Alaskan man arrested on gun charges bragged on social media that he wanted to 'beat Hitler's kill count'

He is also accused of stockpiling weapons

A 19-year-old in Alaska is too dangerous to release, a federal judge declared on Tuesday.

Michael Graves stands accused of stockpiling weapons while publicly making threats that included expressing a desire to "beat Hitler's kill count," the Anchorage Daily News reported.

Here's what we know

According to prosecutors, Graves had been posting incendiary and racist content on social media that included "Let's beat Hitler's kill count," "A synagogue to shoot up tbh." One tweet showed someone with a head injury with the words "The perfect treatment for Muslims. Fixes them up good and new."

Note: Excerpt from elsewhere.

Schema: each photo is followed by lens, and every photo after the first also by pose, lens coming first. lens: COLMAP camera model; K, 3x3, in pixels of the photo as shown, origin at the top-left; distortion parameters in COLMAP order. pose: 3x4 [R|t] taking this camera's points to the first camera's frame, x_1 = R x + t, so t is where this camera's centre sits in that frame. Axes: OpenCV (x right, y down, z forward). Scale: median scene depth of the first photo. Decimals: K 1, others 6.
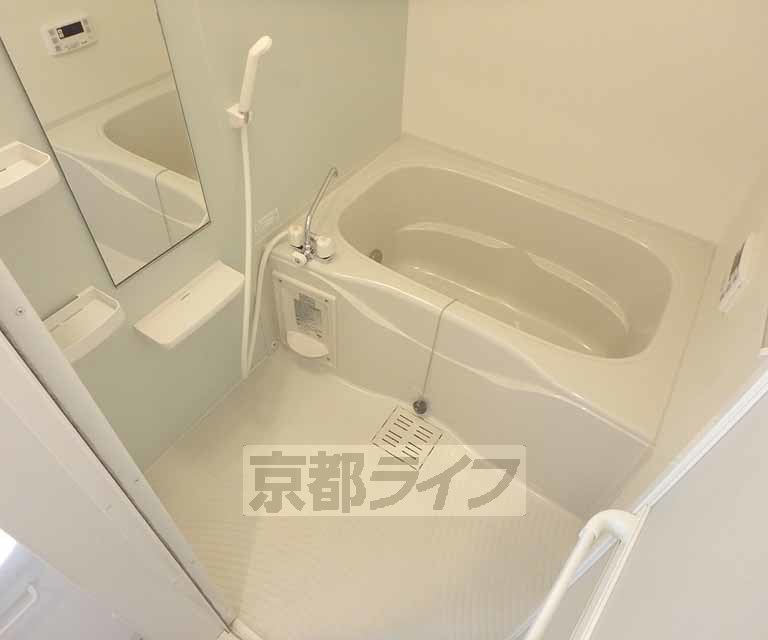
lens RADIAL K [[500.5, 0, 384.0], [0, 500.5, 320.0], [0, 0, 1]] dist [0.000766, 0.000638]
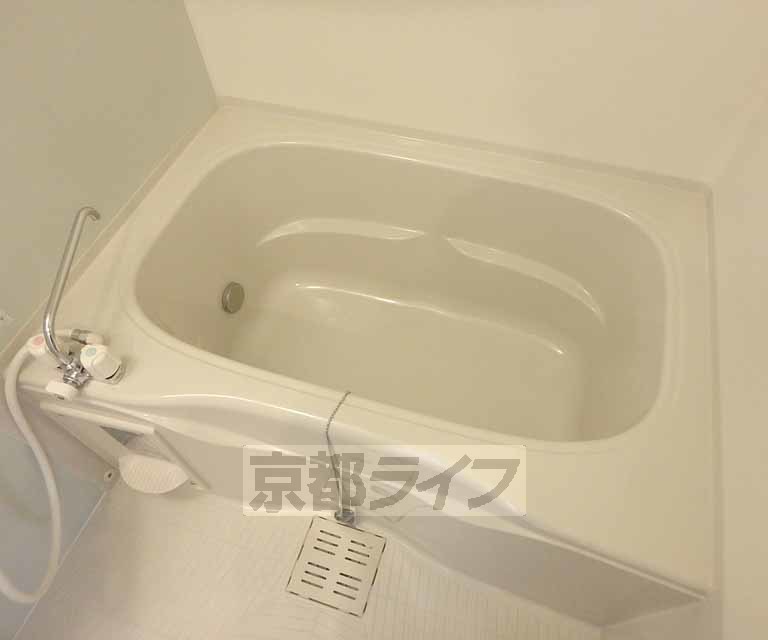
lens RADIAL K [[500.5, 0, 384.0], [0, 500.5, 320.0], [0, 0, 1]] dist [0.000766, 0.000638]
pose [[0.964006, -0.252522, 0.083217, 0.134843], [0.237443, 0.958480, 0.157913, -0.176951], [-0.119638, -0.132469, 0.983940, 0.360251]]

The same day the FBI received a tip about Graves' social media activity, U.S. Customs and Border Patrol intercepted a package on its way to Graves' father's home in East Anchorage. Inside the package was a device capable of turning a Glock pistol into a fully automatic weapon.

In addition to this, a search of Graves' home turned up two unregistered silencers and 11 firearms. A swastika and the number "1488" (a code closely associated with Nazi ideology).

Authorities charged Graves with possession of an unregistered firearm and possession of a machine gun. According to the Daily News, FBI special agent Josh Rongistch said that the device that converts a Glock into a fully automatic weapon "is considered a 'machine gun' under the law."

"We have a lot of people in our community who he has avowed he wants to shoot up or kill," Assistant U.S. Attorney Kimberly Sayers-Fay said. She compared him to other mass murderers in recent U.S. history.

What does his lawyer say?

But Graves' attorney Allen Dayan tried to paint a different picture entirely.

"As far as you know, he's just a loudmouthed kid who likes guns and spouts off on social media," Dayan argued, the Daily News reported. Graves himself insisted to investigators that the social media posts were meant to be funny.

"He couldn't articulate a good response as to why that would ever be funny to anyone," Rongistch said on the witness stand Tuesday.

Ultimately, Chief Magistrate Judge Deborah Smith ruled Tuesday that Graves needed to be kept under house arrest.